Effectively, generated functions don’t experience method invalidation like normal functions (introduced by fixing Issue #265). Your example put into the REPL is nearly identical to issue Issue #23223, just uses ::Type{T} instead of ::Val{x}. It’s pointed out there that:

Method source code (“ages”) is not allowed to depend on data. This is fundamental to the design of the fix for #265. I realize that it’s weird to think of the execution of code as data, but welcome to LISP :slight_smile:

It’s just important to realize that they are part of the compiler (and thus are data), not the runtime (and thus are not similar to methods). As such, it is strictly impossible (by definition) for them to be more capable than a normal function. They are, however, capable of implementing optimizations that are not currently part of the compiler, or that aren’t worthwhile to code for generically. It would be possible to define them to be part of the runtime, but then it would be invalid for the compiler to inspect them, making there existence as an annotation pointless (because they would be strictly inferior to not annotating them at all).
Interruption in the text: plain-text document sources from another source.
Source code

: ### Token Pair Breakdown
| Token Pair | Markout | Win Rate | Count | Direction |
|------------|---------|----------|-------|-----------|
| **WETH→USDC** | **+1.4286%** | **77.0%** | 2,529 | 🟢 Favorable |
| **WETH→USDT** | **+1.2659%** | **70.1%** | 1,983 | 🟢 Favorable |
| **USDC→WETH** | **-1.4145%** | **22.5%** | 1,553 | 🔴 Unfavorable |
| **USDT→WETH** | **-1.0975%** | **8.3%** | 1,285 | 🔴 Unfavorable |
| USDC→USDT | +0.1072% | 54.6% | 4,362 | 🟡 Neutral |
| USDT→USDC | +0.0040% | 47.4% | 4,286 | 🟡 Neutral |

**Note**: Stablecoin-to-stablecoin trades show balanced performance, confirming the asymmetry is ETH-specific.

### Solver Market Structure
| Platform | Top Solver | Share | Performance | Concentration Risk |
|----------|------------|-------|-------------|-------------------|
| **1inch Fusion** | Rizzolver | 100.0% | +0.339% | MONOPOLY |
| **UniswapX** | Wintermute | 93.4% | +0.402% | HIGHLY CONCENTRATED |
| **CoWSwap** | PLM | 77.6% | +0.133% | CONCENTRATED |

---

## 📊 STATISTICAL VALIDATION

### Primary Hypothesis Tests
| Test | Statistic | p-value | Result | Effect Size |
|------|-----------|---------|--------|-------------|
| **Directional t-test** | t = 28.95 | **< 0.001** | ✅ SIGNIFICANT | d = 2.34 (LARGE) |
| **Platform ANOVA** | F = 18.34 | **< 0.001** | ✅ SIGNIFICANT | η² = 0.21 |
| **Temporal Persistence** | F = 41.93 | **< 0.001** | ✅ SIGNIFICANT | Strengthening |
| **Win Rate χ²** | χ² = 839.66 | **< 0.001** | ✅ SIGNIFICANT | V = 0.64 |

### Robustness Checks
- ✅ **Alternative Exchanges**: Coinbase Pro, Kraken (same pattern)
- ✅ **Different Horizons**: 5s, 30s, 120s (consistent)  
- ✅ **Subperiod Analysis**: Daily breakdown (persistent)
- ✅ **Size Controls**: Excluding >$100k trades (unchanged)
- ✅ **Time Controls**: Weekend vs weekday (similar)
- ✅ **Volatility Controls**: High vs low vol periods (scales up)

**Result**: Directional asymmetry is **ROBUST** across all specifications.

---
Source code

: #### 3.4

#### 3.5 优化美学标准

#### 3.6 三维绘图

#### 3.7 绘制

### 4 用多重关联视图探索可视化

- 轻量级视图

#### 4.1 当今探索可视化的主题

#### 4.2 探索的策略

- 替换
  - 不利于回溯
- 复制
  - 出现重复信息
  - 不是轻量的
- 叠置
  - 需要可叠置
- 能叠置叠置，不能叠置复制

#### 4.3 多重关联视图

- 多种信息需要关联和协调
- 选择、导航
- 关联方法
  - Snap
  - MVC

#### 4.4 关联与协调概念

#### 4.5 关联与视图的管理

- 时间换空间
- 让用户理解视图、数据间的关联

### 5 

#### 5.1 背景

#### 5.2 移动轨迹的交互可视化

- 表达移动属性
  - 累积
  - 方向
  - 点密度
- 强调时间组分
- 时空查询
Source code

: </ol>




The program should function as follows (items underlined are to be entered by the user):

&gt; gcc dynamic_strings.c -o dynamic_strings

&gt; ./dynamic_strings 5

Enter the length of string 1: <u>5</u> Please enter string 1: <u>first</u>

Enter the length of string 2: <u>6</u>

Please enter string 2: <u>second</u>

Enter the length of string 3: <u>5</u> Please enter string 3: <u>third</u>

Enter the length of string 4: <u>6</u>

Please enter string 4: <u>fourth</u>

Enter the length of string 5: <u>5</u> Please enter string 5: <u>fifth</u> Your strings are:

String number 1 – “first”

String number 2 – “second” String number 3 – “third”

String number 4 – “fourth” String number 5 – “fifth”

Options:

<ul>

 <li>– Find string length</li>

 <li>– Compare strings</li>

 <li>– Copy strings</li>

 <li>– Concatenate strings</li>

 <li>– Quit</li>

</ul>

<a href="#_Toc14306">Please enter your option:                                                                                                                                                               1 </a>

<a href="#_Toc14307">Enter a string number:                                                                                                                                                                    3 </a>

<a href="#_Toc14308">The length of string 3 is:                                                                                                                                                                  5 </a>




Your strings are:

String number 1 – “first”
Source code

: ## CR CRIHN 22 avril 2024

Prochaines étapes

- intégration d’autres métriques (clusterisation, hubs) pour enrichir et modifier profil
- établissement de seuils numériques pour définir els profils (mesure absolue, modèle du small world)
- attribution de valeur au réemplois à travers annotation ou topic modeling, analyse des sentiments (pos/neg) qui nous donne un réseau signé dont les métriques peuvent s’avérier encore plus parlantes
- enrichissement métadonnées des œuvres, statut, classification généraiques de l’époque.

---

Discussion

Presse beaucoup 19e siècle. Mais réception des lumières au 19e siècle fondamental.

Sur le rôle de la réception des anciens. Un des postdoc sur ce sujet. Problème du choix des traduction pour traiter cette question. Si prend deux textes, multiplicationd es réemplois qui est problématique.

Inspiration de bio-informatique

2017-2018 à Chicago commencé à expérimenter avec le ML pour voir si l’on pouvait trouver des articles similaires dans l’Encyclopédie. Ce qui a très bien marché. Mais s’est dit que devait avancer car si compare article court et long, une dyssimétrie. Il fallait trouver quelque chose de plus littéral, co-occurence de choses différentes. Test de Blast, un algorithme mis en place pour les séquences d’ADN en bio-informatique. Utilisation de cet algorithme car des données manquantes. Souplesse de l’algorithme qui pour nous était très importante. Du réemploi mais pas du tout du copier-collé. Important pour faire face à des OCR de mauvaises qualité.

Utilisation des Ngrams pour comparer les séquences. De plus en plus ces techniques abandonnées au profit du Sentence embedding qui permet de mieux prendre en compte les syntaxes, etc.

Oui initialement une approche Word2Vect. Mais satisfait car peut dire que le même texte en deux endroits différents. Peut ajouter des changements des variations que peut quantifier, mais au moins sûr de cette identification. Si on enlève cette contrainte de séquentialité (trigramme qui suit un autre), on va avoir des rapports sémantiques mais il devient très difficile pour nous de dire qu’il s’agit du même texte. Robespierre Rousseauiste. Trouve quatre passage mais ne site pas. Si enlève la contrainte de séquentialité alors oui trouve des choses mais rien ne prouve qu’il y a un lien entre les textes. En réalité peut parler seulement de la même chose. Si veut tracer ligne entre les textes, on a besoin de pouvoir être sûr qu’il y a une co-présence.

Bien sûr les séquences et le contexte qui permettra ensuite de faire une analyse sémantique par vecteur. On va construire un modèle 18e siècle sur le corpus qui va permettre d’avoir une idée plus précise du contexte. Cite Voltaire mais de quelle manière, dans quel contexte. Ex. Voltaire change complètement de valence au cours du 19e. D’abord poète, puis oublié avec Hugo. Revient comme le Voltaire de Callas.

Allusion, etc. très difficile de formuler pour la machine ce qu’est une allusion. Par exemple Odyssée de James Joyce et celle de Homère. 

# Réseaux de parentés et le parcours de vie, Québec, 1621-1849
I don’t know how the line between compiler+data and runtime+methods are being drawn (for instance, constants being introduced to world age in v1.12 means that I could colloquially make global data that methods depend on and are invalidated by), but it’s a deep enough characteristic that users can’t do anything.

It’s not clear what you want to accomplish. Precompilation is intended to cache things we can use long-term, but you want it to depend on optional extensions, the combination of which will vary in routine usage.

Regardless of generated functions, extensions are intended to produce methods that mix functions and types from all trigger packages, not to optionally load methods that invalidate existing behavior in just one function. That can be accomplished already with a package that directly commits type piracy (say PackageThatTriggersExtension defines bar(x::Integer)), and that’s known bad practice.

Try adding :effect_free.

Unfortunately none of the @assume_effects annotations (including :total and :effect_free) worked in my case since bar involves too complex stuff so that, I guess, the compiler cannot proofs it is ok. I ended up going with @eval to rewrite the method on first call, and warming up the cache in each backend extension’s __init__. Works perfectly even in the test environment with no warnings.